10. Inl. dagvaarding, nr. 27, p. 9, c.v.r., nr. 31, p. 16 en nr. 55, p. 22, akte d.d. 20 februari 1997, p. 5, m.v.gr., p. 33-39. Zie ook s.t. in cassatie nr. 24, p. 9-10.
11. Vgl. ook CBB 1 december 1993, AB 1994, 315, m.nt. J.H. v.d. Veen. Nader over het begrip direct belanghebbende Van Wijk/Konijnenbelt/Van Male, Hoofdstukken van bestuursrecht, (1999), p. 107-108.

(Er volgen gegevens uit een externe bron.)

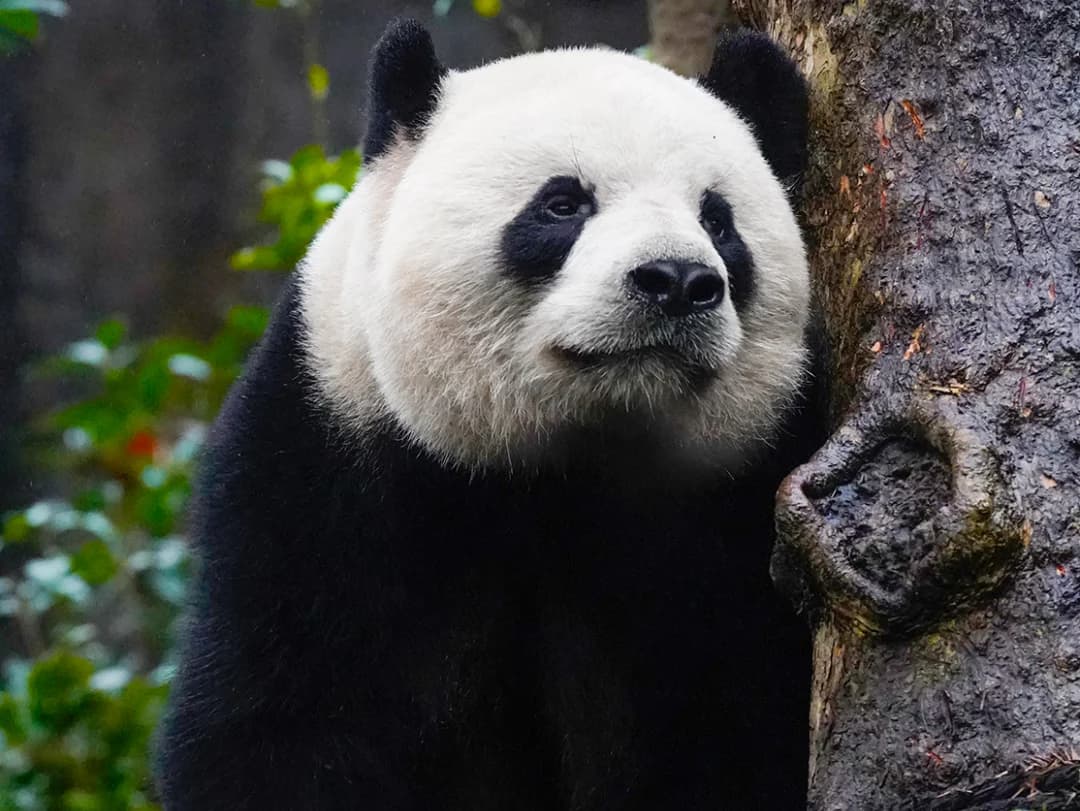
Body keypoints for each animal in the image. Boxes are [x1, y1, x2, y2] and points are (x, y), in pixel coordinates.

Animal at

12. Brief van 25 februari 1993, prod. 1 bij akte d.d. 17 november 1994.
13. Brief van 15 juni 1993, prod 2 bij de in de vorige noot genoemde akte.
14. HR 18 januari 1991, NJ 1992, 638, m.nt. C.J.H. Brunner (Leffers/Staat).
15. Vgl. ook HR 21 oktober 1994, NJ 1996, 231, m.nt. M. Scheltema; die zaak had evenals de onderhavige betrekking op de exploitatie van speelautomaten. Zie over nadeelscompensatie voorts o.m. Van Wijk/Konijnenbelt/Van Male, a.w. p. 765-787 (m.n. p. 783-786) en p. 380-381.
16. Zie inleidende dagvaarding, nrs. 40 en 44, c.v.r., nrs. 46 en 58, akte uitlatingen producties d.d. 20 februari 1995, prod. 14.
17. Zie ook het in noot 15 genoemde arrest van 21 oktober 1994 (ro. 3.6). Zie verder CBB 12 juni 1997, AB 1997, 339, CBB 1 juni 1994, AB 1995, 55, CBB 24 februari 1993, AB 1993, 290, alle m.nt. J.H.v.d. Veen.